Write out the records from the first line up to and including the line with "- row: 2016", swapping "Caterham Racing" for "Caterham Team" and leaving everything else unchanged.

Saved data entries
-*-
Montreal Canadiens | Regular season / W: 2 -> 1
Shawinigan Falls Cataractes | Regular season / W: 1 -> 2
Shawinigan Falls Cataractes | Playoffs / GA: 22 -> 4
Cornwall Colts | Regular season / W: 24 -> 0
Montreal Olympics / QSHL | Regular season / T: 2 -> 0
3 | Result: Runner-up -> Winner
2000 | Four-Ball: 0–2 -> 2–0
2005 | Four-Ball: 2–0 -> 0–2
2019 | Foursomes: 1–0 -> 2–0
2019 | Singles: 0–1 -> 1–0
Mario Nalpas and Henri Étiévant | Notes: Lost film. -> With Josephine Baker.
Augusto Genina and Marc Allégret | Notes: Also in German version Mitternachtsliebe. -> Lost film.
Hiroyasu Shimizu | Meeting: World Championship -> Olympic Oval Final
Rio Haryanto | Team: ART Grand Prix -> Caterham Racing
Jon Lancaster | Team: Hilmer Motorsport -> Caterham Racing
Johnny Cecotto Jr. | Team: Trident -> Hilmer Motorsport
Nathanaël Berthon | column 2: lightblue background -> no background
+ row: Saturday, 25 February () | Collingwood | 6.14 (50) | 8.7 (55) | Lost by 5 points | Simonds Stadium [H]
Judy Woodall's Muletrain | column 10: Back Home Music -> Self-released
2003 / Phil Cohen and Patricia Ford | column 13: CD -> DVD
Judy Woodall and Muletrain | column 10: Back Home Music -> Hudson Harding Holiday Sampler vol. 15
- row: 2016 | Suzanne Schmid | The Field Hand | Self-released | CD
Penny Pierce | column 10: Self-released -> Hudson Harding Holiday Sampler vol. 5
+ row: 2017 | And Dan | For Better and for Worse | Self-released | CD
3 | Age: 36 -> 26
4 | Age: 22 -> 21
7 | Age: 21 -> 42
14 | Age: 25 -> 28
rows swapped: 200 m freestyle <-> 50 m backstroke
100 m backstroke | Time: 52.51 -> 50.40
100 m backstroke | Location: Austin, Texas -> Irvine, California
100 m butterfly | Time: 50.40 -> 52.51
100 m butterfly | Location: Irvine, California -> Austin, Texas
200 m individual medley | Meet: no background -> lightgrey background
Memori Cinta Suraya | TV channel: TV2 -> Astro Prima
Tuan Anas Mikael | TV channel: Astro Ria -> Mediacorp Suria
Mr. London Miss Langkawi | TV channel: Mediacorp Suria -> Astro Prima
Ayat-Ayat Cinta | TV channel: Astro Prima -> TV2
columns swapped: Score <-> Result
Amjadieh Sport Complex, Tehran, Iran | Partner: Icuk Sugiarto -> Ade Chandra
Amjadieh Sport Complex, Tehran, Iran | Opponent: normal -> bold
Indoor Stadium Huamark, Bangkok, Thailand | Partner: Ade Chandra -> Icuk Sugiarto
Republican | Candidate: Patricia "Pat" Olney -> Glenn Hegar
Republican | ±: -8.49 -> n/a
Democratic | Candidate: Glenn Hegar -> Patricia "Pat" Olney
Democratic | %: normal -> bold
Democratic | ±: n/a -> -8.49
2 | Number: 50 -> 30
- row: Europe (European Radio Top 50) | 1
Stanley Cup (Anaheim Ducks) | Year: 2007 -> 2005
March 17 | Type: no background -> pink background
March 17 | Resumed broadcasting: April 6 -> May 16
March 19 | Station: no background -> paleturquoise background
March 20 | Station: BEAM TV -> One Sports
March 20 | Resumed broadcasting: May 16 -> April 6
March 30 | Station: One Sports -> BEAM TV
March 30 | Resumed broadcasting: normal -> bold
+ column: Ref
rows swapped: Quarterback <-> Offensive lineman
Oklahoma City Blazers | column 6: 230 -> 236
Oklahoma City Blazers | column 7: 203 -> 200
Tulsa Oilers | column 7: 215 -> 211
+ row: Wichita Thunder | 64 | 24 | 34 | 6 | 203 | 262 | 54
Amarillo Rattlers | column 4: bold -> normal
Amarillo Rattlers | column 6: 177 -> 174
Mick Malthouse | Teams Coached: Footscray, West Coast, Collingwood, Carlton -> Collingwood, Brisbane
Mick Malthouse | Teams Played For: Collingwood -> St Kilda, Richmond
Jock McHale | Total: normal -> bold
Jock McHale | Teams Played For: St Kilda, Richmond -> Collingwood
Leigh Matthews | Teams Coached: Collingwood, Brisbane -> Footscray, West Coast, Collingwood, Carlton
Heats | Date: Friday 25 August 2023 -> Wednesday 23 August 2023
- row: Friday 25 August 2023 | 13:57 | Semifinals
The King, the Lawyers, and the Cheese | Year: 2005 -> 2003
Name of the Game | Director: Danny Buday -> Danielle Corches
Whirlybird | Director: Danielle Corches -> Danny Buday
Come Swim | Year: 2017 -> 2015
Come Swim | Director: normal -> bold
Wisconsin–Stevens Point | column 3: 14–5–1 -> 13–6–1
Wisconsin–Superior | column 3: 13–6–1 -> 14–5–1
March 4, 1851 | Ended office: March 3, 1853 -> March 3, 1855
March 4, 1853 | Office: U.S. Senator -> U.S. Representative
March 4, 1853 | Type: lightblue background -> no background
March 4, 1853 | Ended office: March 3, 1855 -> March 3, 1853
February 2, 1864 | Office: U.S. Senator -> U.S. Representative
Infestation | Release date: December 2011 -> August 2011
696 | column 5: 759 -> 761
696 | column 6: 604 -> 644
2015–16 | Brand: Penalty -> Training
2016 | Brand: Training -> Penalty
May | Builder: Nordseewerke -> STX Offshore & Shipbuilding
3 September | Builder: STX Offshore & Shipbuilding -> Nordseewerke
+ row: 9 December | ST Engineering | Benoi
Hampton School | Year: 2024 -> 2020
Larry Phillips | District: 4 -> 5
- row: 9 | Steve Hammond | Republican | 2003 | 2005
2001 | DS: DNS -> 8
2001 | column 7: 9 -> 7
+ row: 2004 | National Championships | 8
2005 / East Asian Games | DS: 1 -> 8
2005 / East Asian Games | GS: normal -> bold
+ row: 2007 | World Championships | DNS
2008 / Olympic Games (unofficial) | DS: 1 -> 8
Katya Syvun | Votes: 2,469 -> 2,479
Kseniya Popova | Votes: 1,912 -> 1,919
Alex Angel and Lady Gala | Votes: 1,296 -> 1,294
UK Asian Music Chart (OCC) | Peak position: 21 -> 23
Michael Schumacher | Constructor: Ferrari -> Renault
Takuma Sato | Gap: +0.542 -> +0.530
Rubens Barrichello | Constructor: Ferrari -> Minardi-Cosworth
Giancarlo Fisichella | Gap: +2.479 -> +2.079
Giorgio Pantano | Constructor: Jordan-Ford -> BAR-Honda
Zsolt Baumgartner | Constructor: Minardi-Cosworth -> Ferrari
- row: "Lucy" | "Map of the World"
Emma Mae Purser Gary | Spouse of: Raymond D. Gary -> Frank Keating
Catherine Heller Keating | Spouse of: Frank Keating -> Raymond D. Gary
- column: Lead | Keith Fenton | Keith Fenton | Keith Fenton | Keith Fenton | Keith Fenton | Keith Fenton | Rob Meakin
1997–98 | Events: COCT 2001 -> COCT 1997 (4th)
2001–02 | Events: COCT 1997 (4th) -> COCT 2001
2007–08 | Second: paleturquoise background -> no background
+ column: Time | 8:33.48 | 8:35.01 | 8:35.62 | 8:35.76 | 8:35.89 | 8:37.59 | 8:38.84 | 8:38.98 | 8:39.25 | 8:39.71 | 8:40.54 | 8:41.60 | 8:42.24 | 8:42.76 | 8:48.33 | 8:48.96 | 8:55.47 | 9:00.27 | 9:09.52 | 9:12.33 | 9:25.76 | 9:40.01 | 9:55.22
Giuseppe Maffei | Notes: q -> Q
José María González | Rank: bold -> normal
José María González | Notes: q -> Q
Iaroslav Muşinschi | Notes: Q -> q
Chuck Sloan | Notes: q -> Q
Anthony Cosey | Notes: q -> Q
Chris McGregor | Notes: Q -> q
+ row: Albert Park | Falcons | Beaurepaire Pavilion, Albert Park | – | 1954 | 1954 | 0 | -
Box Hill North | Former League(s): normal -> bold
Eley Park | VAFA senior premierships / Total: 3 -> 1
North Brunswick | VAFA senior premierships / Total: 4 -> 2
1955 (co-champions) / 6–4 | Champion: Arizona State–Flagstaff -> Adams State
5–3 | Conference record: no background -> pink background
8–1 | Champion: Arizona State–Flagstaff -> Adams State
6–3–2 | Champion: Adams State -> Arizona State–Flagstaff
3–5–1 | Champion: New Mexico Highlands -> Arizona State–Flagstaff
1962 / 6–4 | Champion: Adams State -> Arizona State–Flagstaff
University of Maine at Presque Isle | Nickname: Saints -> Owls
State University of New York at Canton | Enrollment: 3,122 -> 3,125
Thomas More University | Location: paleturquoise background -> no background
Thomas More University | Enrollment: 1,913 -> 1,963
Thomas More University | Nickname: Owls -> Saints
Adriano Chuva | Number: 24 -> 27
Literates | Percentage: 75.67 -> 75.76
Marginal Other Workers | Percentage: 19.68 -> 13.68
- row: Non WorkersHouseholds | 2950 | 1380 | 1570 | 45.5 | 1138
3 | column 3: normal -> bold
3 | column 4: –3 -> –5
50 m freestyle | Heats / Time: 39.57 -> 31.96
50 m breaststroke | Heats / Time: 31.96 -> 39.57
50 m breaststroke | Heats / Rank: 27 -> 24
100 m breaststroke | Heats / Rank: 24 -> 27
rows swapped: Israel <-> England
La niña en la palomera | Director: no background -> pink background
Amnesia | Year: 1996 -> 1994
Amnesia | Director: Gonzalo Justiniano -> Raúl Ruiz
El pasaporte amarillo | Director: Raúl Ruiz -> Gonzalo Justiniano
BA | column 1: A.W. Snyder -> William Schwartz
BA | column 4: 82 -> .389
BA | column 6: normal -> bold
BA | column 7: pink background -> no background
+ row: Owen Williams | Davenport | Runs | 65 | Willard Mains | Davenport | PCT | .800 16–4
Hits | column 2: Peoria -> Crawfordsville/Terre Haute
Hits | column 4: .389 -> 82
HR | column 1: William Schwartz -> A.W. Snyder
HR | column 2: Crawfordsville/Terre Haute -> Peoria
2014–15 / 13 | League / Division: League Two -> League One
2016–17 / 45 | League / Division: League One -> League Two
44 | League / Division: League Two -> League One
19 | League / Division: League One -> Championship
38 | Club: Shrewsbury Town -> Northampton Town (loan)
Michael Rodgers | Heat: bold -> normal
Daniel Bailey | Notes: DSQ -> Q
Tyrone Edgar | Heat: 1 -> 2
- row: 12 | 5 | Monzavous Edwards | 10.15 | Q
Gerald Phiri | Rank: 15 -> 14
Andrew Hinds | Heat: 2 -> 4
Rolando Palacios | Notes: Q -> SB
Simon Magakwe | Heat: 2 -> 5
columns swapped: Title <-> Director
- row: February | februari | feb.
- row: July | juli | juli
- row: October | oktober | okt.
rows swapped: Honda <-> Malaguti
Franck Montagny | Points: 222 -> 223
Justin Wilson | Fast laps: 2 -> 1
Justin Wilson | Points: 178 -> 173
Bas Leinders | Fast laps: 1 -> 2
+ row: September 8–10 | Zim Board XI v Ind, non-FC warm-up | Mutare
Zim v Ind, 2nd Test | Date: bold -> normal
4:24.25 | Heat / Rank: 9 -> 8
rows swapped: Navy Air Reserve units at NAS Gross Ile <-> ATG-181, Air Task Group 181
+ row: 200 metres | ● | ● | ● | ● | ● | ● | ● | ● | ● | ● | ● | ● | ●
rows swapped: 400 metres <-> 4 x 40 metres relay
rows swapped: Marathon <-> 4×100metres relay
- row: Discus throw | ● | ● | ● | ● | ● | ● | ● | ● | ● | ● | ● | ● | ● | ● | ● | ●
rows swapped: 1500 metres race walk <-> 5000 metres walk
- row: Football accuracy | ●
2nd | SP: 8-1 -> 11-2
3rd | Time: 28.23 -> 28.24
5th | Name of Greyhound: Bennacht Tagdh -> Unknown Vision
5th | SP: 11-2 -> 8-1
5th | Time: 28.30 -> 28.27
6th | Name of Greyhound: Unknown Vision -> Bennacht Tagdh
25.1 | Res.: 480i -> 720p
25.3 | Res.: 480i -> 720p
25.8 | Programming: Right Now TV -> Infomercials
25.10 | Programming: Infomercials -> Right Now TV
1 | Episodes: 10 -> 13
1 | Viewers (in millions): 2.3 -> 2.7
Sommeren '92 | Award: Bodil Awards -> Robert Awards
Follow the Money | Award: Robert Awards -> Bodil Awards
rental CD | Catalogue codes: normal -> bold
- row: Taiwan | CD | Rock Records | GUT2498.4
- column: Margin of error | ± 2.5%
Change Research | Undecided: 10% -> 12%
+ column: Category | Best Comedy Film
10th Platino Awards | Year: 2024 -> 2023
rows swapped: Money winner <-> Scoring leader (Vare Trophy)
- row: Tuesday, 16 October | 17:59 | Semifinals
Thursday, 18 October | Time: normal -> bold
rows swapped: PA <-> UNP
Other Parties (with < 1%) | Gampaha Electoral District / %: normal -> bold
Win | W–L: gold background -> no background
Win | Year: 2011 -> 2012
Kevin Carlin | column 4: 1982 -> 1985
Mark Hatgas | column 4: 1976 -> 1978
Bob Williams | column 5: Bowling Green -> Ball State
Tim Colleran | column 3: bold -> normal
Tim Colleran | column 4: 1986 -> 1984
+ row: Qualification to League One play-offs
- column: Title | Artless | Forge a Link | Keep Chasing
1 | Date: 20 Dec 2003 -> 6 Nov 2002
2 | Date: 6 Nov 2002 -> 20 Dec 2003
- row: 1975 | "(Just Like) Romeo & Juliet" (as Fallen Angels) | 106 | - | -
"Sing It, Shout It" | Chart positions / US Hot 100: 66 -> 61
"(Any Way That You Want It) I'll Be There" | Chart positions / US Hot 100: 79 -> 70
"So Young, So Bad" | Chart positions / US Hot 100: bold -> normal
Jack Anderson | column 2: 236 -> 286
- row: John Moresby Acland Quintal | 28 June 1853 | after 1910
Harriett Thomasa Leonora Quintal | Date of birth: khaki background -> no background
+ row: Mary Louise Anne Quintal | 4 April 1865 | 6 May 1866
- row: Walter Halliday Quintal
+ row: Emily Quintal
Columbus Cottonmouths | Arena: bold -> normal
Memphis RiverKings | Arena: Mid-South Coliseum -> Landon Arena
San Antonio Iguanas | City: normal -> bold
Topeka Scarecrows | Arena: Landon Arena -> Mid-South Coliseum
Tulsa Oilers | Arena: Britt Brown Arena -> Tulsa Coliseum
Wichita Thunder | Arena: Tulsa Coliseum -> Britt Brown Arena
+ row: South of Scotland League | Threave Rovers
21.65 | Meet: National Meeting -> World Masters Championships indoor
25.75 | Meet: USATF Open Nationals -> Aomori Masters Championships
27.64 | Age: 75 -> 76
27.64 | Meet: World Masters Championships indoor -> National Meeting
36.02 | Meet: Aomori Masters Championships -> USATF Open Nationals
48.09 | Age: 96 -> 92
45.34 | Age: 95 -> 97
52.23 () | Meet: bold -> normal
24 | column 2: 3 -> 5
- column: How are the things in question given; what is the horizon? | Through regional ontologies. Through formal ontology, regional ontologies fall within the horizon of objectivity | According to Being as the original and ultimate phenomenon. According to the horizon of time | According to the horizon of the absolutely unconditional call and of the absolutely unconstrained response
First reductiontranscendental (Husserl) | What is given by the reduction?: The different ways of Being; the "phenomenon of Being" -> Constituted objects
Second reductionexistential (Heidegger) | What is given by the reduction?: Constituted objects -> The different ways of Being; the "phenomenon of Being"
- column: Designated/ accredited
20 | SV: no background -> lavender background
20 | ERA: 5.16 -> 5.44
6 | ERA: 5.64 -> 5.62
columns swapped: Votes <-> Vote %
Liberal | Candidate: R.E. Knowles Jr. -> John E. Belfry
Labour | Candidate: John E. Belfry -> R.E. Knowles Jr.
-*-
Task response
Montreal Canadiens | Regular season / W: 2 -> 1
Shawinigan Falls Cataractes | Regular season / W: 1 -> 2
Shawinigan Falls Cataractes | Playoffs / GA: 22 -> 4
Cornwall Colts | Regular season / W: 24 -> 0
Montreal Olympics / QSHL | Regular season / T: 2 -> 0
3 | Result: Runner-up -> Winner
2000 | Four-Ball: 0–2 -> 2–0
2005 | Four-Ball: 2–0 -> 0–2
2019 | Foursomes: 1–0 -> 2–0
2019 | Singles: 0–1 -> 1–0
Mario Nalpas and Henri Étiévant | Notes: Lost film. -> With Josephine Baker.
Augusto Genina and Marc Allégret | Notes: Also in German version Mitternachtsliebe. -> Lost film.
Hiroyasu Shimizu | Meeting: World Championship -> Olympic Oval Final
Rio Haryanto | Team: ART Grand Prix -> Caterham Team
Jon Lancaster | Team: Hilmer Motorsport -> Caterham Team
Johnny Cecotto Jr. | Team: Trident -> Hilmer Motorsport
Nathanaël Berthon | column 2: lightblue background -> no background
+ row: Saturday, 25 February () | Collingwood | 6.14 (50) | 8.7 (55) | Lost by 5 points | Simonds Stadium [H]
Judy Woodall's Muletrain | column 10: Back Home Music -> Self-released
2003 / Phil Cohen and Patricia Ford | column 13: CD -> DVD
Judy Woodall and Muletrain | column 10: Back Home Music -> Hudson Harding Holiday Sampler vol. 15
- row: 2016 | Suzanne Schmid | The Field Hand | Self-released | CD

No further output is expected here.